If you've bought one of my patterns only to encounter a stitch you've never heard of before and can't find a video tutorial for it, that's because many of my stitches, stitch combinations, and motifs are original proprietary creations!
One of the reasons I got into writing patterns was because I wanted to create designs with loop yarn that weren't found anywhere else, and coming up with new ways to use it (or interpreting existing knitting techniques for loop yarn) is part of what keeps finger knitting exciting for me.
While I don't currently have any intention of making full-length video tutorials (the reasons why are a bit too long to detail here, but in short, I don't have the skill or technology to do so, and it would also be so time-consuming that I would be able to also knit and write patterns), I thought the occasional blog post to explain special stitches might help. I've received multiple requests for these, so I hope you find them useful!
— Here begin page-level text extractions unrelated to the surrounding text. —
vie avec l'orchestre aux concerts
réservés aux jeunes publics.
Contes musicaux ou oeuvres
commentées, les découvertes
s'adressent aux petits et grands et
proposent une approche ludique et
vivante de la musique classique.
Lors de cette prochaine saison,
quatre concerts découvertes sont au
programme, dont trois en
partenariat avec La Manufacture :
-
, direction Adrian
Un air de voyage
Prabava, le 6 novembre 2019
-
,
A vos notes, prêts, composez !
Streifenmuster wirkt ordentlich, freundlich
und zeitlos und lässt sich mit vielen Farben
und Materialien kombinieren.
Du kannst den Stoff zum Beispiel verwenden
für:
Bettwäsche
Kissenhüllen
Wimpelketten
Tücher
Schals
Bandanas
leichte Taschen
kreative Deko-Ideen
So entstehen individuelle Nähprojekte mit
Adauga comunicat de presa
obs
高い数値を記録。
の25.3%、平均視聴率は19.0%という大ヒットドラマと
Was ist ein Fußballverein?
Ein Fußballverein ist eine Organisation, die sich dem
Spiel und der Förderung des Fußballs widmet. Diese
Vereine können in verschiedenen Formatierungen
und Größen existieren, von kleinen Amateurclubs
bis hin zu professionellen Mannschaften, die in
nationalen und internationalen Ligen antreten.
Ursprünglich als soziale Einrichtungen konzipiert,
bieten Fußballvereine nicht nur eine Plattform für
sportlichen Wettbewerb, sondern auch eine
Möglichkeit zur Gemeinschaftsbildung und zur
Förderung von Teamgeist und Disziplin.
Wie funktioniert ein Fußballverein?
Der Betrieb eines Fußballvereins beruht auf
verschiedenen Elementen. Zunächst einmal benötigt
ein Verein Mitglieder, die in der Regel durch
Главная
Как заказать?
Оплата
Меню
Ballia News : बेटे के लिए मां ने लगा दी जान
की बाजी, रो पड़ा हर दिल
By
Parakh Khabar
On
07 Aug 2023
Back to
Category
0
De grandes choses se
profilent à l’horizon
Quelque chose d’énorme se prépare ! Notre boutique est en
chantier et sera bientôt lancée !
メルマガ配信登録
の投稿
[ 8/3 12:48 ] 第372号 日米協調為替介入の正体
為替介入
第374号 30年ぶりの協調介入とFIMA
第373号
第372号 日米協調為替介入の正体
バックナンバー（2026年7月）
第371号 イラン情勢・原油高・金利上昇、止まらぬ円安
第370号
Today's special stitch is the HORIZONTAL CHAIN STITCH.
You can find this stitch in several of my patterns, and it is the basis for my Brioche Knit Style designs:
- Brioche Knit Style Blanket
- Brioche Knit Style Rug or Throw
- Sophisticated Greek Key Blanket
- Spiralling Vines Throw Blanket
- Hexagon Honeycomb Bee Blanket
Horizontal chain stitches are not new, per se - if you google this phrase, you'll find it as a standard knitting stitch technique. But at the time I began writing patterns, no one was using it in loop yarn knitting (and at the time of this post, I'm the only one using it in finger-knitting patterns).
When I began writing loop yarn knitting patterns, there were only a certain number of stitches out there in regular practice: knit, purl, criss-cross, cables, increasing and decreasing stitches, binding or casting off, and eyelet stitches (see the Yarnspirations Multi-Texture Blanket).
I had designs that I wanted to create which required horizontal lines, with no way to knit them. So I created my own technique!
There are a few things to remember when using this stitch:
It's purely decorative.
The horizontal chain stitch doesn't add any length or width to your blanket. It's more of an adornment.
This stitch adds superficial texture to your blanket, but it isn't a true 'row' (although for the sake of clarity, it's treated that way in your pattern instructions). For this reason, using many horizontal chain stitch rows in a pattern can alter the overall 'squareness' of your blanket and make it irregular-shaped (although I think that adds to the hand-crafted feel of the design).
It's a very yarn-heavy technique.
Because it sits on top of your blanket design, but doesn't actually add length to your project, you'll use double the yarn for each row of horizontal chain stitch you include. While this obviously adds cost, it also adds weight. Patterns like my brioche-knit style blankets are extra-squishy and heavy - and that also makes them suitable for things like rugs or pet mats.
HOW TO START YOUR STITCH:
To begin the first stitch of a horizontal chain, you will point your first working loop in the direction of the chain. I recommend turning your blanket so that you are working your chain upward, but you may not find this necessary once you grow accustomed to the technique.
Now take your working loop and place it over the first stationary loop. They should be perpendicular to each other in a + shape. You will then take the next working loop after that, and pull it up through both of the two stacked loops.
CONTINUING YOUR CHAIN:
The bottom loop you pulled through to make your first horizontal chain stitch becomes the top loop for your second chain stitch, and you will repeat the process for as many links in your chain (stitches) that the pattern calls for.
Each horizontal chain stitch consists of a sandwich of three loops:
- The top horizontal loop is your first working loop.
- The middle vertical loop is your stationary loop.
- The bottom horizontal loop is your second working loop (which then gets pulled up through the other two loops, closing the chain).
I've made a rudimentary video clip to show these stitches in process (apologies for the quality - this was shot with my phone, using a cheap stand and no second set of hands!).
ENDING YOUR CHAINS:
At the end of your chain links, you will be left with a loop sticking out (this is the last working loop you pulled up through your previous stitch). This loop needs to be incorporated by your next stitch.
For example, if your next stitch is a knit stitch, you will place your horizontal loop underneath your stationary loop, and pull your next working stitch up through both loops. This 'hides' the horizontal loop so that the next stitch just looks like a regular knit stitch. You are sandwiching the last chain link in the centre of your knit stitch.
KNITTING YOUR NEXT ROW:
After you create a string of horizontal chain stitches, you will be left with a following row that is 'missing' loops. To knit this row you will need to access the top of the stationary loops of your previous row (which are sandwiched in the middle of your chains) and pull working loops through the tops of those loops.
If you feel along the horizontal chain, you will feel the 'nubs' of the top of the stationary loops that are sandwiched in between the chains.